Tres meses después de los acontecimientos narrados, un barco corsario, empujado por la tormenta, se refugiaba en la bahía habitada por los antropófagos. Iba capitaneado por sesenta filibusteros guiados por Sharp, otro que debía adquirir más tarde gran renombre entre los corsarios con la segunda empresa de Panamá.
Apenas había echado anclas, cuando vieron destacarse de la playa una chalupa, montada por dos blancos y un negro de atlética estatura.
Eran Carmaux, Wan Stiller y Moko.
Después de la misteriosa desaparición de la Reina y el Corsario, en su calidad de divinidades marítimas, habían sido proclamados libres, confiándoles el supremo mando de la tribu; y de aquella libertad pronto habían hecho uso para abandonar a sus súbditos y refugiarse a bordo de la nave de corso.
Por Sharp, a quien ya conocían de las Tortugas, supieron con estupor que Morgan y la mayor parte de sus compañeros habían logrado salvarse, y además llevar a la isla a El Rayo, aunque medio destrozado por las explosiones y la tormenta.
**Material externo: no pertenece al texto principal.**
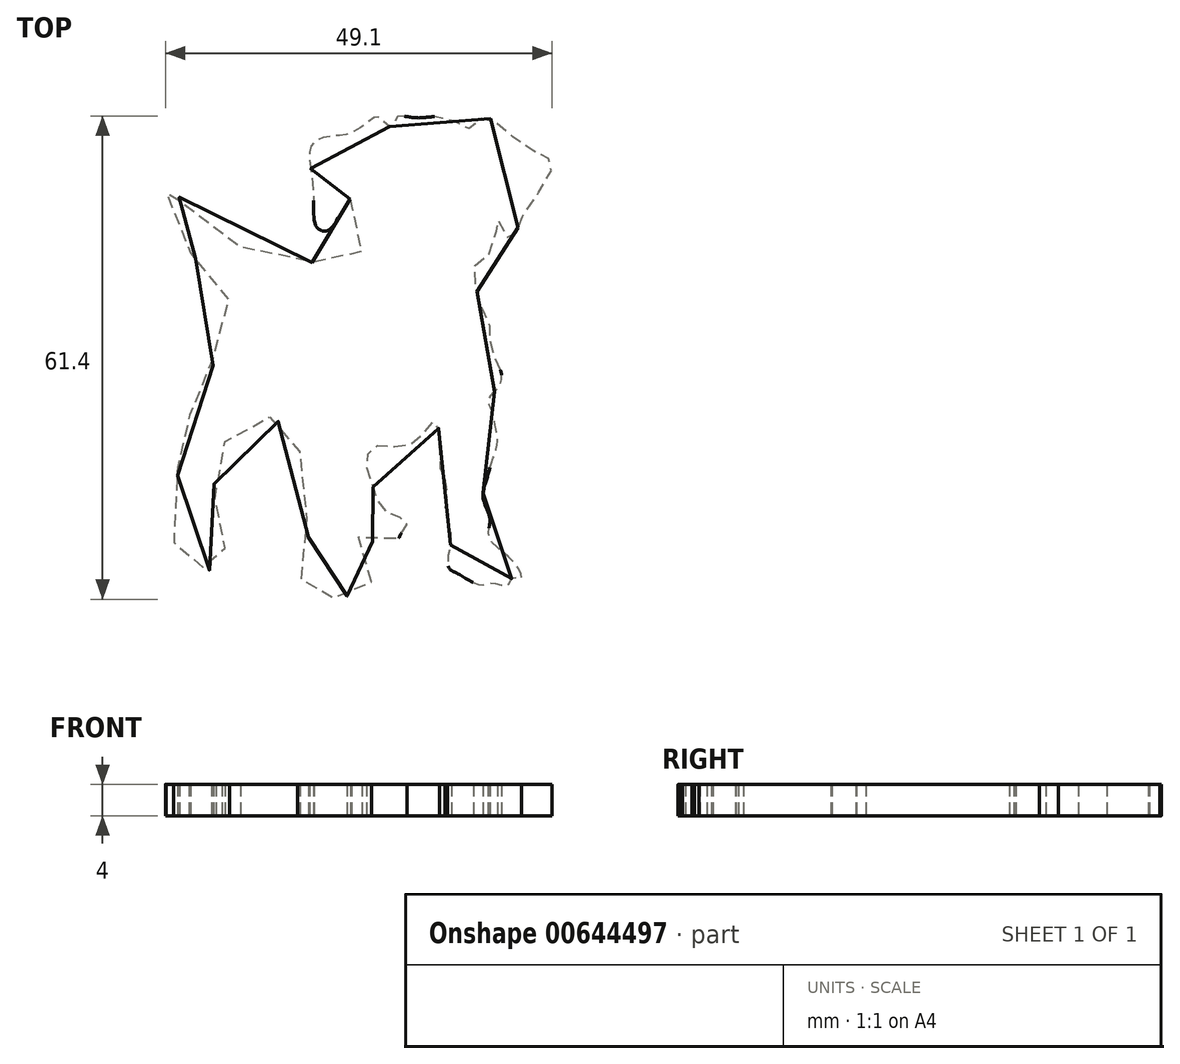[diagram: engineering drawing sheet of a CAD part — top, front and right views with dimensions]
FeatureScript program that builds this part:
annotation { "Feature Type Name" : "Feature", "Feature Type Description" : "" }
export const myFeature = defineFeature(function(context is Context, id is Id, definition is map)
    precondition{}
    {
        {
            var Q0;
            Q0=qCreatedBy(makeId("Top.planeOp"),FACE);
            var sketch = newSketch(context, id + "F0", { "sketchPlane" : qUnion([Q0])});
            skFitSpline(sketch, "E0", {"points": [v(25.78, 53.8) * mm, v(25.43, 50.81) * mm, v(25.9, 48.52) * mm, v(27.27, 46.9) * mm, v(26.35, 45.88) * mm, v(24.17, 45.65) * mm, v(20.96, 45.76) * mm, v(17.28, 45.07) * mm, v(11.77, 47.71) * mm, v(7.41, 50.47) * mm, v(4.43, 52.88) * mm, v(3.4, 56.9) * mm, v(2.48, 57.35) * mm, v(2.48, 54.94) * mm, v(2.48, 52.3) * mm, v(3.97, 49.32) * mm, v(7.3, 45.3) * mm, v(11.89, 42.32) * mm, v(9.36, 40.37) * mm, v(8.33, 38.19) * mm, v(8.22, 34.06) * mm, v(8.33, 31.76) * mm, v(7.07, 29.12) * mm, v(5.35, 26.02) * mm, v(5.46, 23.27) * mm, v(4.2, 21.09) * mm, v(3.86, 19.36) * mm, v(4.08, 14.31) * mm, v(3.4, 10.18) * mm, v(3.74, 8.12) * mm, v(5.58, 6.62) * mm, v(6.6, 7.2) * mm, v(7.87, 6.62) * mm, v(9.36, 7.31) * mm, v(10.17, 7.43) * mm, v(10.28, 9.03) * mm, v(8.8, 10.64) * mm, v(9.48, 12.13) * mm, v(8.9, 14.66) * mm, v(8.8, 18.56) * mm, v(10.28, 19.94) * mm, v(9.94, 23.15) * mm, v(11.89, 24.18) * mm, v(14.19, 26.82) * mm, v(16.14, 25.68) * mm, v(17.17, 25.56) * mm, v(19.12, 24.41) * mm, v(19.35, 21.32) * mm, v(19.7, 18.22) * mm, v(20.04, 14.43) * mm, v(20.38, 9.95) * mm, v(19.12, 7.08) * mm, v(19.58, 5.36) * mm, v(20.15, 3.52) * mm, v(21.53, 2.95) * mm, v(22.8, 3.3) * mm, v(24.86, 3.07) * mm, v(26.35, 3.87) * mm, v(27.84, 3.52) * mm, v(28.42, 5.6) * mm, v(26.35, 8.12) * mm, v(26.24, 11.21) * mm, v(27.38, 10.41) * mm, v(29, 10.41) * mm, v(29.45, 10.64) * mm, v(31.63, 10.3) * mm, v(32.2, 11.21) * mm, v(33, 12.36) * mm, v(32.32, 13.28) * mm, v(30.14, 14.2) * mm, v(28.65, 17.41) * mm, v(27.84, 20.51) * mm, v(28.88, 22.35) * mm, v(32.2, 22.35) * mm, v(34.84, 23.73) * mm, v(36.68, 25.56) * mm, v(37.14, 20.97) * mm, v(37.37, 19.13) * mm, v(38.06, 17.41) * mm, v(37.83, 14.08) * mm, v(38.29, 12.48) * mm, v(38.63, 10.41) * mm, v(38.29, 8.92) * mm, v(38.17, 7.43) * mm, v(38.63, 6.62) * mm, v(39.32, 6.28) * mm, v(42.3, 4.79) * mm, v(43.68, 5.02) * mm, v(45.86, 4.79) * mm, v(46.44, 5.7) * mm, v(47.47, 5.6) * mm, v(46.67, 7.54) * mm, v(43.45, 10.76) * mm, v(43.57, 12.82) * mm, v(43.1, 14.54) * mm, v(42.65, 16.04) * mm, v(43, 17.76) * mm, v(43.8, 20.4) * mm, v(44.49, 22.8) * mm, v(44.26, 24.76) * mm, v(43.68, 27.17) * mm, v(43.34, 28.32) * mm, v(44.83, 30.27) * mm, v(44.72, 32.56) * mm, v(43.91, 34.17) * mm, v(43.57, 36.58) * mm, v(43.34, 38.53) * mm, v(42.08, 40.6) * mm, v(41.85, 42.43) * mm, v(41.62, 45.3) * mm, v(43.91, 47.48) * mm, v(44.49, 51.27) * mm, v(45.75, 48.98) * mm, v(46.67, 49.1) * mm, v(47.47, 51.16) * mm, v(51.19, 57.01) * mm, v(51.19, 58.73) * mm, v(48.96, 60) * mm, v(44.75, 63.13) * mm, v(42.7, 64.12) * mm, v(40.8, 62.72) * mm, v(38.2, 64.12) * mm, v(34.24, 64.12) * mm, v(31.65, 64.12) * mm, v(31.24, 62.85) * mm, v(29.47, 64.12) * mm, v(28.82, 64.12) * mm, v(26.09, 62.26) * mm, v(24.04, 61.85) * mm, v(21.17, 61.03) * mm, v(20.63, 59.26) * mm, v(20.9, 56.66) * mm, v(21.17, 53.39) * mm, v(21.45, 50.38) * mm, v(22.54, 49.7) * mm, v(23.36, 50.11) * mm, v(24.31, 51.48) * mm, v(25.78, 53.8) * mm]});
            skSolve(sketch);
        }
        {
            var Q0;
            Q0 = qSketchRegion(id + "F0", true);
            extrude(context, id + "F1", {"entities" : qUnion([Q0]), "depth" : 4 * mm, "offsetDistance" : 25 * mm});
        }
    });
Cuando quince días después llegaron a las Tortugas, Carmaux, el hamburgués y el negro pudieron volver a ver a sus compañeros y a Morgan, que los creía en el fondo del Atlántico, e informarles de la misteriosa desaparición del señor de Ventimiglia y de la hija de Wan Guld.
Varias expediciones fueron organizadas por Grammont y Laurent, Wan Horn, Sharp, Harris, los más famosos capitanes de la filibustería, y por el mismo Morgan. Se enviaron naves a recorrer la costa de La Florida y hasta las islas Bahama, pero sin resultado alguno.
El Corsario Negro había desaparecido, sin dejar rastro en ninguna parte.
Tan sólo, algunos años más tarde, un capitán flamenco que llegaba de Europa, entregó a Morgan un pequeño escudo de oro que en el centro tenía las armas del señor de Ventimiglia y Wan Guld, y que aseguraba haberle sido dado por un viejo marinero italiano.